About this task:
From the records below, copy each line in which the string "figures" occurs.

(Records from a collection)
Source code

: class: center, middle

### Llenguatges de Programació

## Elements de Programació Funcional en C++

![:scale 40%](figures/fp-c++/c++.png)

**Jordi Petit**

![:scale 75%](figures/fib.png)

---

Solved exercise:
![:scale 40%](figures/fp-c++/c++.png)
![:scale 75%](figures/fib.png)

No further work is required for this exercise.